## What you should do
Look through the material below and copy every line containing the word "were".

(Information provided begins)

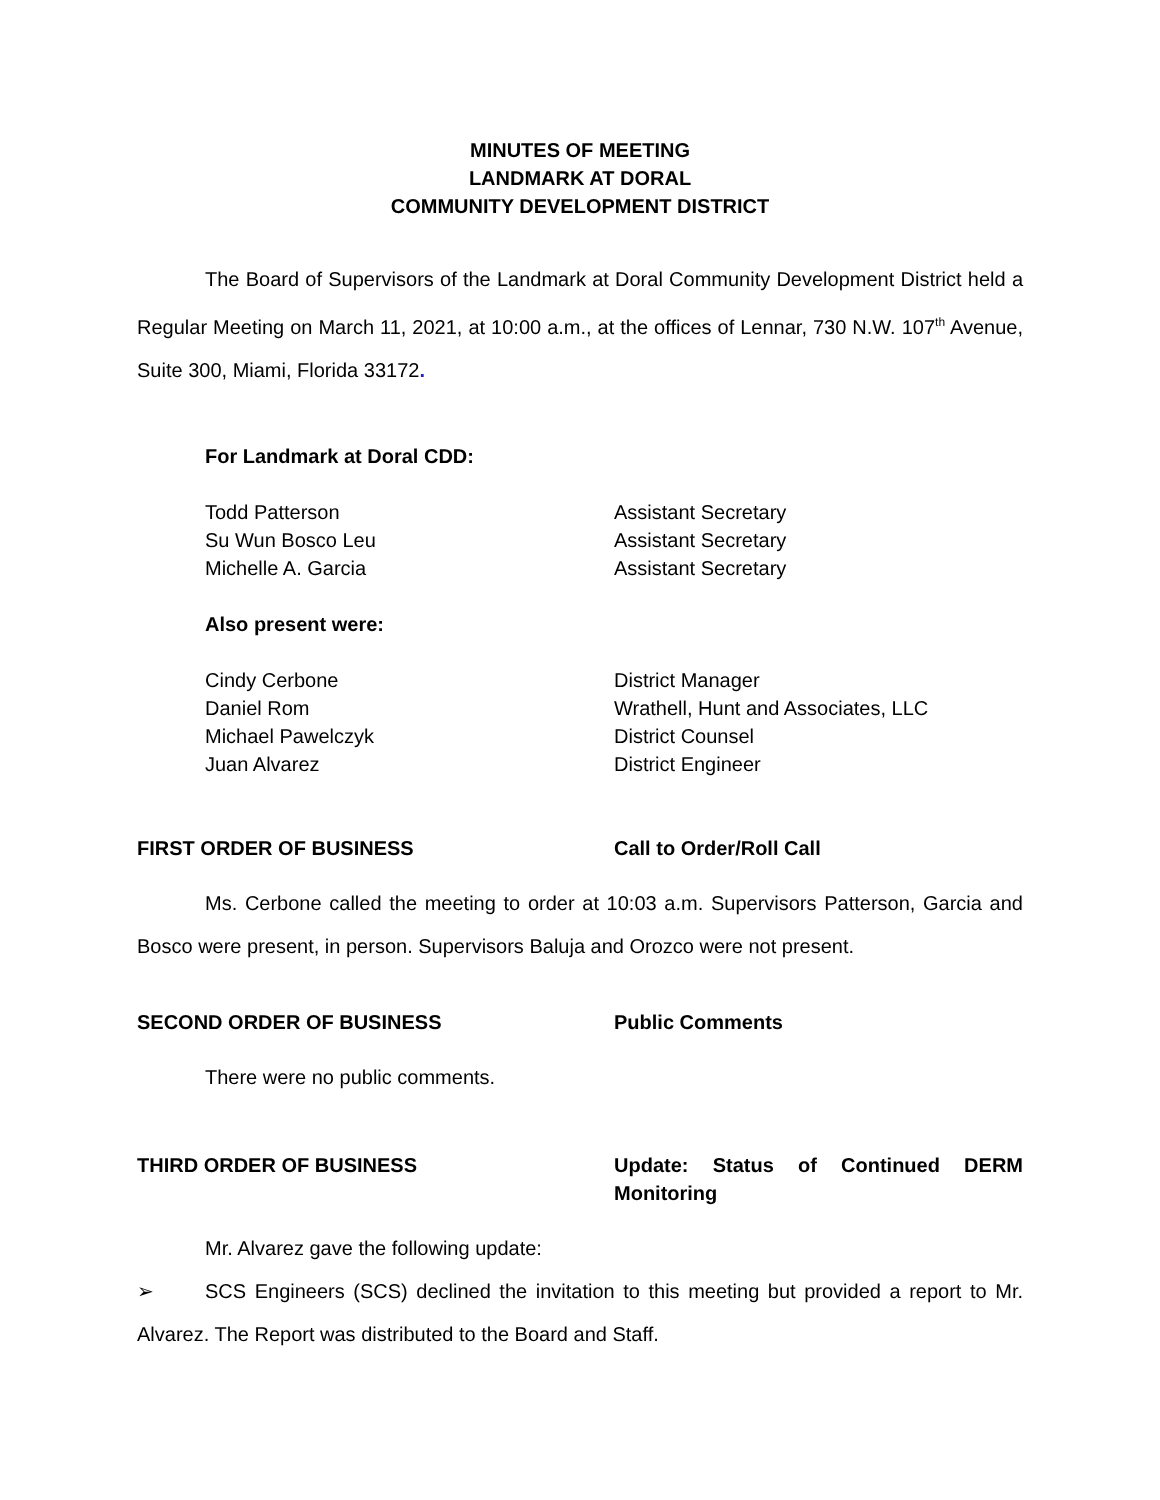MINUTES OF MEETING
LANDMARK AT DORAL
COMMUNITY DEVELOPMENT DISTRICT
The Board of Supervisors of the Landmark at Doral Community Development District held a Regular Meeting on March 11, 2021, at 10:00 a.m., at the offices of Lennar, 730 N.W. 107<sup>th</sup> Avenue, Suite 300, Miami, Florida 33172.
For Landmark at Doral CDD:
Todd Patterson Assistant Secretary
Su Wun Bosco Leu Assistant Secretary
Michelle A. Garcia Assistant Secretary
Also present were:
Cindy Cerbone District Manager
Daniel Rom Wrathell, Hunt and Associates, LLC
Michael Pawelczyk District Counsel
Juan Alvarez District Engineer
FIRST ORDER OF BUSINESS Call to Order/Roll Call
Ms. Cerbone called the meeting to order at 10:03 a.m. Supervisors Patterson, Garcia and Bosco were present, in person. Supervisors Baluja and Orozco were not present.
SECOND ORDER OF BUSINESS Public Comments
There were no public comments.
THIRD ORDER OF BUSINESS Update: Status of Continued DERM Monitoring
Mr. Alvarez gave the following update:
➢ SCS Engineers (SCS) declined the invitation to this meeting but provided a report to Mr. Alvarez. The Report was distributed to the Board and Staff.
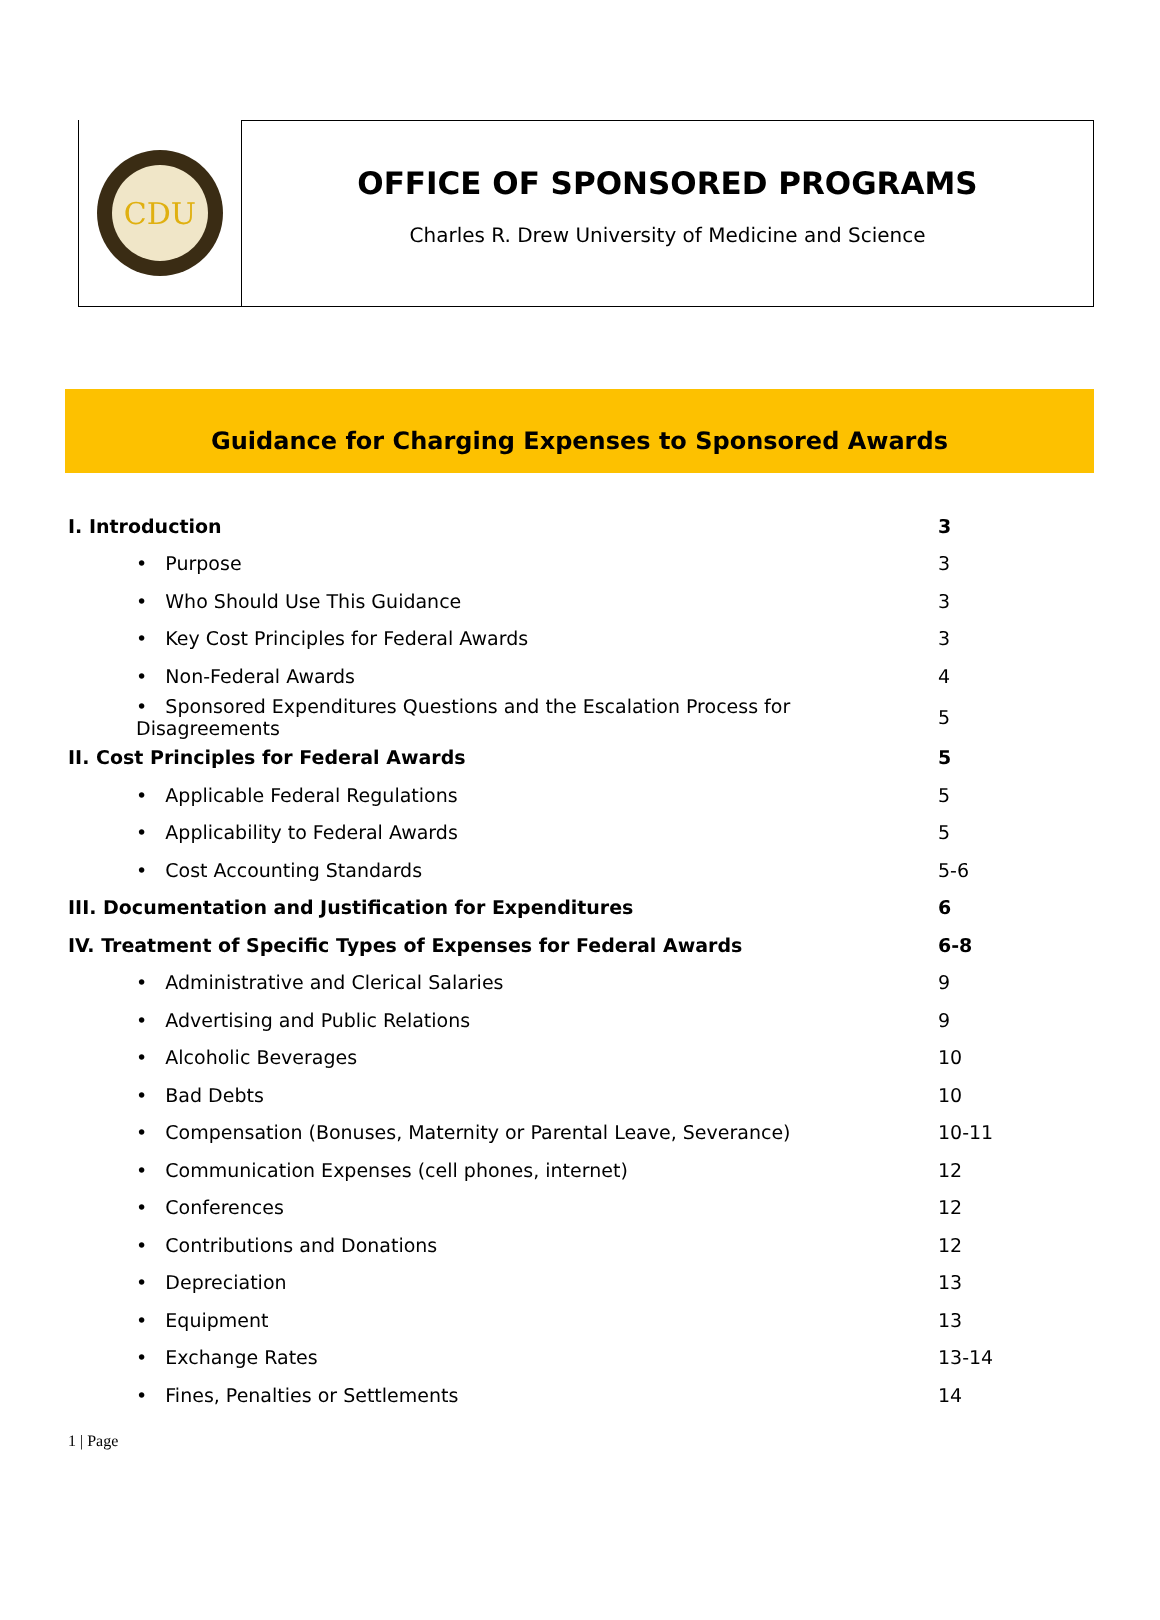CDU
OFFICE OF SPONSORED PROGRAMS
Charles R. Drew University of Medicine and Science
Guidance for Charging Expenses to Sponsored Awards
| I. Introduction | 3 |
| • Purpose | 3 |
| • Who Should Use This Guidance | 3 |
| • Key Cost Principles for Federal Awards | 3 |
| • Non-Federal Awards | 4 |
| • Sponsored Expenditures Questions and the Escalation Process for Disagreements | 5 |
| II. Cost Principles for Federal Awards | 5 |
| • Applicable Federal Regulations | 5 |
| • Applicability to Federal Awards | 5 |
| • Cost Accounting Standards | 5-6 |
| III. Documentation and Justification for Expenditures | 6 |
| IV. Treatment of Specific Types of Expenses for Federal Awards | 6-8 |
| • Administrative and Clerical Salaries | 9 |
| • Advertising and Public Relations | 9 |
| • Alcoholic Beverages | 10 |
| • Bad Debts | 10 |
| • Compensation (Bonuses, Maternity or Parental Leave, Severance) | 10-11 |
| • Communication Expenses (cell phones, internet) | 12 |
| • Conferences | 12 |
| • Contributions and Donations | 12 |
| • Depreciation | 13 |
| • Equipment | 13 |
| • Exchange Rates | 13-14 |
| • Fines, Penalties or Settlements | 14 |
1 | Page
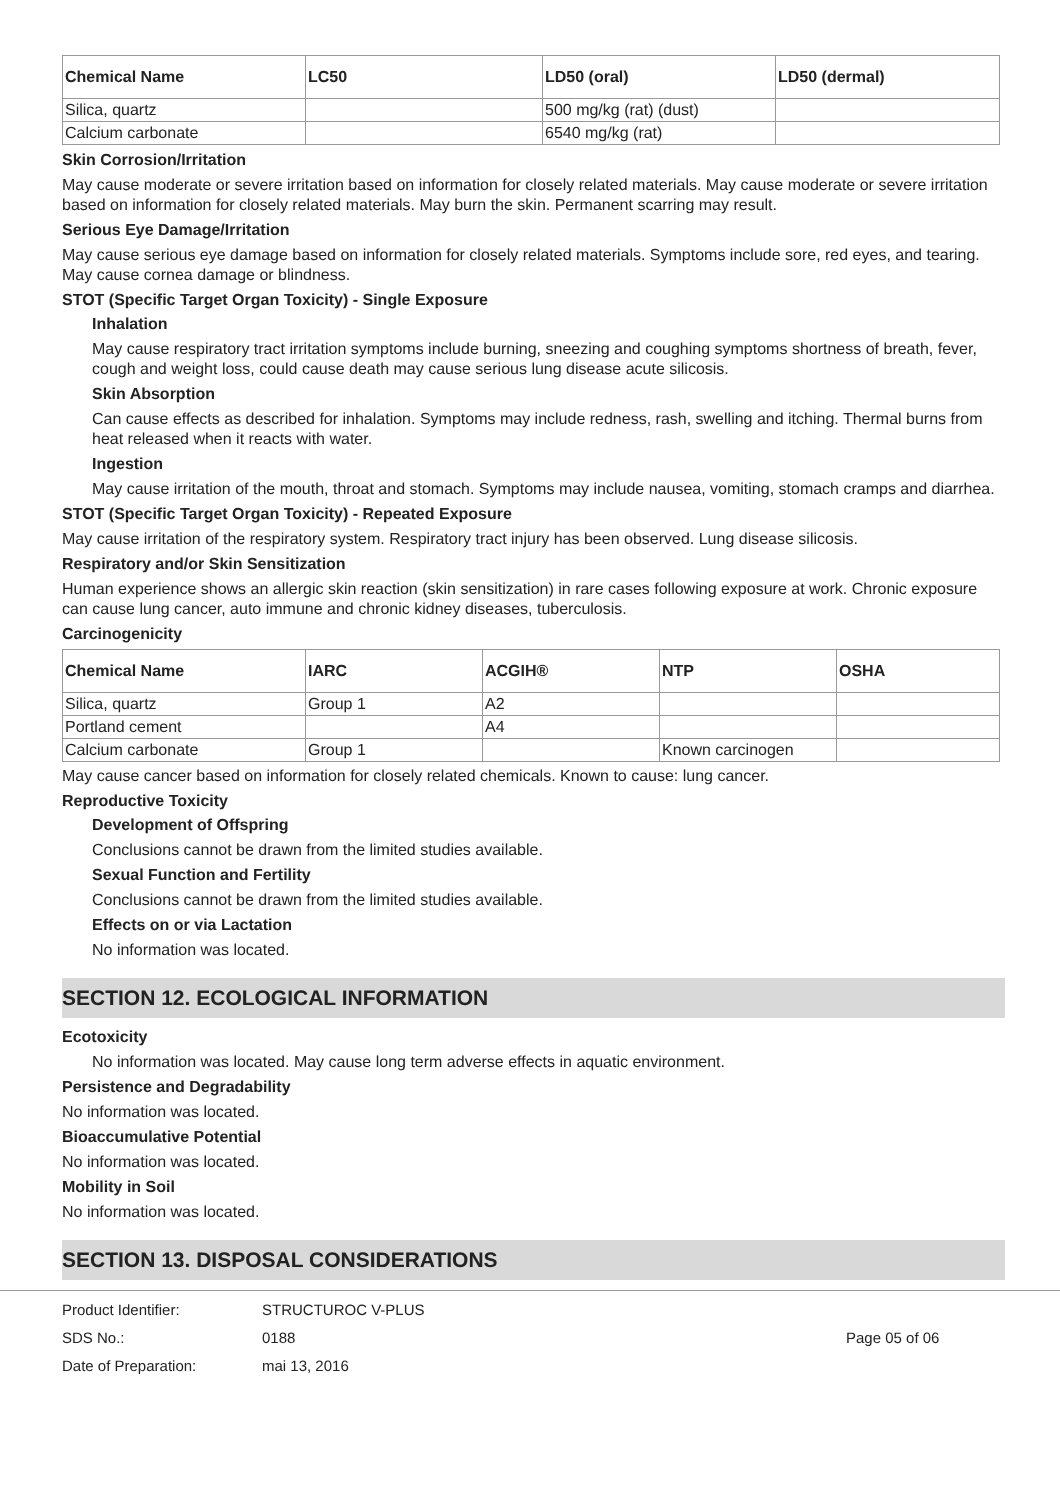| Chemical Name | LC50 | LD50 (oral) | LD50 (dermal) |
| --- | --- | --- | --- |
| Silica, quartz | | 500 mg/kg (rat) (dust) | |
| Calcium carbonate | | 6540 mg/kg (rat) | |
Skin Corrosion/Irritation
May cause moderate or severe irritation based on information for closely related materials. May cause moderate or severe irritation based on information for closely related materials. May burn the skin. Permanent scarring may result.
Serious Eye Damage/Irritation
May cause serious eye damage based on information for closely related materials. Symptoms include sore, red eyes, and tearing. May cause cornea damage or blindness.
STOT (Specific Target Organ Toxicity) - Single Exposure
Inhalation
May cause respiratory tract irritation symptoms include burning, sneezing and coughing symptoms shortness of breath, fever, cough and weight loss, could cause death may cause serious lung disease acute silicosis.
Skin Absorption
Can cause effects as described for inhalation. Symptoms may include redness, rash, swelling and itching. Thermal burns from heat released when it reacts with water.
Ingestion
May cause irritation of the mouth, throat and stomach. Symptoms may include nausea, vomiting, stomach cramps and diarrhea.
STOT (Specific Target Organ Toxicity) - Repeated Exposure
May cause irritation of the respiratory system. Respiratory tract injury has been observed. Lung disease silicosis.
Respiratory and/or Skin Sensitization
Human experience shows an allergic skin reaction (skin sensitization) in rare cases following exposure at work. Chronic exposure can cause lung cancer, auto immune and chronic kidney diseases, tuberculosis.
Carcinogenicity
| Chemical Name | IARC | ACGIH® | NTP | OSHA |
| --- | --- | --- | --- | --- |
| Silica, quartz | Group 1 | A2 | | |
| Portland cement | | A4 | | |
| Calcium carbonate | Group 1 | | Known carcinogen | |
May cause cancer based on information for closely related chemicals. Known to cause: lung cancer.
Reproductive Toxicity
Development of Offspring
Conclusions cannot be drawn from the limited studies available.
Sexual Function and Fertility
Conclusions cannot be drawn from the limited studies available.
Effects on or via Lactation
No information was located.
SECTION 12. ECOLOGICAL INFORMATION
Ecotoxicity
No information was located. May cause long term adverse effects in aquatic environment.
Persistence and Degradability
No information was located.
Bioaccumulative Potential
No information was located.
Mobility in Soil
No information was located.
SECTION 13. DISPOSAL CONSIDERATIONS
Product Identifier:
SDS No.:
Date of Preparation:
STRUCTUROC V-PLUS
0188
mai 13, 2016
Page 05 of 06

(Information provided ends)

## Result of this task
Also present were:
Ms. Cerbone called the meeting to order at 10:03 a.m. Supervisors Patterson, Garcia and Bosco were present, in person. Supervisors Baluja and Orozco were not present.
There were no public comments.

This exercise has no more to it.